Biologically inspired elastic transmission for stiffness variability in actuation: Design and implementation
Soumen Sen
- Year
- 2011
- Citations
- 4
Abstract
Muscular actions in the biological world are associated with stiffness/impedance variation in a wide range depending upon the need of the task. Again, in artificial world variable-stiffness-actuation finds applications in areas like legged machines, artificial prostheses, vibration control, automotive suspension, and compliant robots etc. Nonlinear elasticity of transmission is indispensable in any passively variable stiffness mechanisms. Many designs exist in the literature; however, majority of the designs attain nonlinearity for the sake of nonlinearity only; in most cases neither is there a preferred choice of the nonlinear force-displacement function, nor any design guideline exists. In this report a design is presented which is inspired by properties of muscles. A principle is derived from passive properties of muscle fibers and an elastic function is obtained from that.

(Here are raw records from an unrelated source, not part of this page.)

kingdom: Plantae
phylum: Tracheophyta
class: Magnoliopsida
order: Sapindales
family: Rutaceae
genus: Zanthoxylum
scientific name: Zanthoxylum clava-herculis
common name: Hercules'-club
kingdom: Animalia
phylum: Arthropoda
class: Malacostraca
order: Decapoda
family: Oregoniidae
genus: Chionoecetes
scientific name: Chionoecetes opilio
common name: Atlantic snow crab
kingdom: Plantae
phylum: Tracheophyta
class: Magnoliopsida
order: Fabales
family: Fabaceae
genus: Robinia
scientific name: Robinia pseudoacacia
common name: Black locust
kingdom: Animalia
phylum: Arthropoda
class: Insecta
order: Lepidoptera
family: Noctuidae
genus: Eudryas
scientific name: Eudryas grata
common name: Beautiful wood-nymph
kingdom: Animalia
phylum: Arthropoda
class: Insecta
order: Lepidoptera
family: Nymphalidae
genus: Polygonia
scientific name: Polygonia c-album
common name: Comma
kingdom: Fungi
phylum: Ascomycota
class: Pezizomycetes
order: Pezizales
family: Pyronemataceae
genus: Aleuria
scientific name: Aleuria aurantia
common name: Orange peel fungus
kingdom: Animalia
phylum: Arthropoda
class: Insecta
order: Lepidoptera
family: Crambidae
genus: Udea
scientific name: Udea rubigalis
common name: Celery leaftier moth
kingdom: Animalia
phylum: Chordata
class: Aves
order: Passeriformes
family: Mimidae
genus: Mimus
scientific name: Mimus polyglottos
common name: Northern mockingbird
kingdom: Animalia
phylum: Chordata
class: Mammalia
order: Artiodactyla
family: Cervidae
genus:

The elastic transmission is designed with an objective and a functional specification for some desired stiffness behaviour. Next, a generic method for realizing any continuous monotonic function is illustrated. Finally, as an exemplar implementation, an agonistic-antagonistic simple actuation arrangement similar to musculoskeletal system is described. Initial result of simultaneous control of motion and stiffness/internal-force on this one degree-of-freedom variable-stiffness-actuator is reported.